I'm wondering though, as the economy turns around, if the 2009 Christmas market might turn out better than expected. Some last-minute orders may become necessary, and production is likely to stay in or come back to North America for the geographical proximity to consumers. This could be good news for U.S. manufacturers, right?

September 9, 2009

Sinopec claims to be largest SBC producer

Beijing-based China Petroleum & Chemical Corp. (Sinopec) has overtaken Houston-based Kraton Polymers LLC as the world's largest producer of styrenic block copolymer (SBC), according to Chinese state media.

Sinopec's SBC annual capacity reached 410,000 metric tons by mid-August, exceeding Kraton's capacity of 405,000 metric tons. The news also said Sinopec's market share in China's SBC market reached 61 percent in the first seven months.

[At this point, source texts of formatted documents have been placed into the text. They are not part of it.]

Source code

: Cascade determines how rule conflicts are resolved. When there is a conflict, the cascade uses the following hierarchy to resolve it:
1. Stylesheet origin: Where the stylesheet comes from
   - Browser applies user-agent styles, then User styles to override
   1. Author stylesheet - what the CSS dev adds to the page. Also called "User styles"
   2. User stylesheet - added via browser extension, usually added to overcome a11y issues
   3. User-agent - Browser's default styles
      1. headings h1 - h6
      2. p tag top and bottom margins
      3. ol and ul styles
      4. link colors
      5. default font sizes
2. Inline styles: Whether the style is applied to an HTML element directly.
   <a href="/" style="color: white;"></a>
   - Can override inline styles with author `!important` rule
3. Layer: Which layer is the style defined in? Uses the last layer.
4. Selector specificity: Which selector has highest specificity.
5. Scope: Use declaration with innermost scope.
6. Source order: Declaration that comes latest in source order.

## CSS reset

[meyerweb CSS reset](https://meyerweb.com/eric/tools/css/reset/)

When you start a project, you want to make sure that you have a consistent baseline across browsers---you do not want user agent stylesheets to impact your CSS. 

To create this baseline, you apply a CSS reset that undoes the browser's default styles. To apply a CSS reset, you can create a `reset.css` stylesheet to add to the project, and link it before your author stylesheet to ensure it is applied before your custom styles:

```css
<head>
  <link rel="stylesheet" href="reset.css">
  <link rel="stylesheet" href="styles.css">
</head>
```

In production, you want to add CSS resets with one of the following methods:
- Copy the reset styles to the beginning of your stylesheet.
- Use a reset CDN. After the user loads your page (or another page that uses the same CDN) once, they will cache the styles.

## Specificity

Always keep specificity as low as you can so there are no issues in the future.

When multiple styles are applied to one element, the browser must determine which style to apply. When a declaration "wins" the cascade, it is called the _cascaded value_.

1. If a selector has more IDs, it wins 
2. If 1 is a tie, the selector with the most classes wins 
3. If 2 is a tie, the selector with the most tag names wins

Sinopec's SBC capacity consists of 220,000 metric tons at its Baling branch in Yuyang, Hunan province, 100,000 metric tons at its Beijing Yanshan branch, and 90,000 metric tons at its Maoming branch in Maoming, Guangdong province.

China has about 10 SBC manufacturers with combined annual capacity of 710,000 metric tons, the reports say.

September 16, 2009

Toxic plastic scrap kills three recycle workers

A team of workers in China's Zhejiang province collapsed after handling two metric tons of plastic scrap on September 13. At least 21 have since been hospitalized and three of them have died.

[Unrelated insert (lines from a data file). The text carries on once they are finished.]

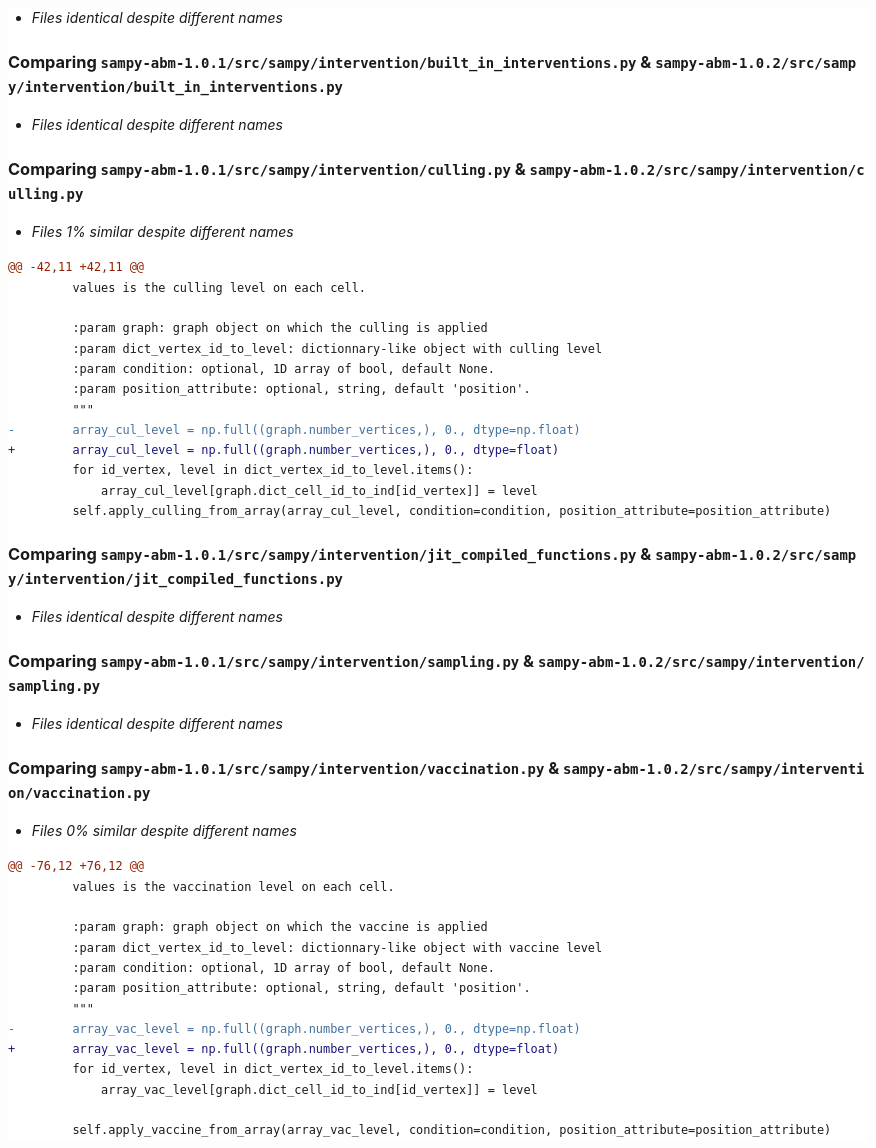  * *Files identical despite different names*

### Comparing `sampy-abm-1.0.1/src/sampy/intervention/built_in_interventions.py` & `sampy-abm-1.0.2/src/sampy/intervention/built_in_interventions.py`

 * *Files identical despite different names*

### Comparing `sampy-abm-1.0.1/src/sampy/intervention/culling.py` & `sampy-abm-1.0.2/src/sampy/intervention/culling.py`

 * *Files 1% similar despite different names*

```diff
@@ -42,11 +42,11 @@
         values is the culling level on each cell.
 
         :param graph: graph object on which the culling is applied
         :param dict_vertex_id_to_level: dictionnary-like object with culling level
         :param condition: optional, 1D array of bool, default None.
         :param position_attribute: optional, string, default 'position'.
         """
-        array_cul_level = np.full((graph.number_vertices,), 0., dtype=np.float)
+        array_cul_level = np.full((graph.number_vertices,), 0., dtype=float)
         for id_vertex, level in dict_vertex_id_to_level.items():
             array_cul_level[graph.dict_cell_id_to_ind[id_vertex]] = level
         self.apply_culling_from_array(array_cul_level, condition=condition, position_attribute=position_attribute)
```

### Comparing `sampy-abm-1.0.1/src/sampy/intervention/jit_compiled_functions.py` & `sampy-abm-1.0.2/src/sampy/intervention/jit_compiled_functions.py`

 * *Files identical despite different names*

### Comparing `sampy-abm-1.0.1/src/sampy/intervention/sampling.py` & `sampy-abm-1.0.2/src/sampy/intervention/sampling.py`

 * *Files identical despite different names*

### Comparing `sampy-abm-1.0.1/src/sampy/intervention/vaccination.py` & `sampy-abm-1.0.2/src/sampy/intervention/vaccination.py`

 * *Files 0% similar despite different names*

```diff
@@ -76,12 +76,12 @@
         values is the vaccination level on each cell.
 
         :param graph: graph object on which the vaccine is applied
         :param dict_vertex_id_to_level: dictionnary-like object with vaccine level
         :param condition: optional, 1D array of bool, default None.
         :param position_attribute: optional, string, default 'position'.
         """
-        array_vac_level = np.full((graph.number_vertices,), 0., dtype=np.float)
+        array_vac_level = np.full((graph.number_vertices,), 0., dtype=float)
         for id_vertex, level in dict_vertex_id_to_level.items():
             array_vac_level[graph.dict_cell_id_to_ind[id_vertex]] = level
 
         self.apply_vaccine_from_array(array_vac_level, condition=condition, position_attribute=position_attribute)
```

According to the initial investigative conclusions just released by the local authorities, the victims were in contact with highly toxic chemical dinitrophenol, which was found on the two tons of plastic scrap. It is believed that a chemical factory in Dongyang city illegally sold used plastic packaging with dinitrophenol residue to a dealer, who then sold the scrap to a recycling shop.

Workers at the recycling shop were unaware of the hazard of the material and had no protection during the unloading.

Four people at the chemical factory have been detained.

This particular tragedy is only the tip of the iceberg. China's plastics recycling industry is poorly regulated, with scandals such as biohazard plastic waste being melted and reprocessed into consumer goods. Domestic channels, rather than imports, are oftentimes the source of hazardous scrap materials.

September 21, 2009

A new player in China's ethylene industry

What do the top three Chinese ethylene producers - China Petroleum & Chemical Corp. (Sinopec), China National Petroleum Corp. (CNPC) and China National Offshore Oil Corp. (CNOOC) - have in common? Two things: state ownership/control and integrated business of oil drilling, refining and petrochemical production. Now, they are going to be joined by a new player with similar background: China North Industries Group Corp. (CNGG).

CNGG's subsidiary Liaoning Huajin Tongda Chemicals Co. Ltd. (Liaotong) is going to test its new 450,000-metric-ton ethylene project at the end of this month, which, depending on the test results, will be followed by an official launch.

While the project is smaller than the big three's facilities (up to 1-million-metric-ton each), it signifies CNGG's entry into the ethylene market and the completion of the oil drilling, refinery and resin production line. CNGG's subsidiary Zhenhua Oil Co. Ltd. will supply crude oil through a 140-kilometer pipe from the Yingkou port to Liaotong's base.

China's domestic ethylene industry touts a total production capacity of 10 million metric tons by 2008, 64 percent of which belongs to market leader Sinopec. CNPC claims another third of the total capacity, and CNOOC is ranked the third with its joint venture with Shell Petrochemical Co.

Unlike the big three, CNGG's main business is supplying to the Chinese military, but the company is gradually transitioning to high-tech civilian machinery and chemical products. With 99 subsidiary companies, it's also the fourth largest Chinese firm that's permitted to own overseas oil operations.

Publicly traded Liaotong expects the ethylene project to turn in up to 7.7 billion yuan (US$1.1 billion) of annual sales and 975 million yuan (US$143 million) of after-tax profit.
China still relies on export for more than 40 percent of its ethylene consumption.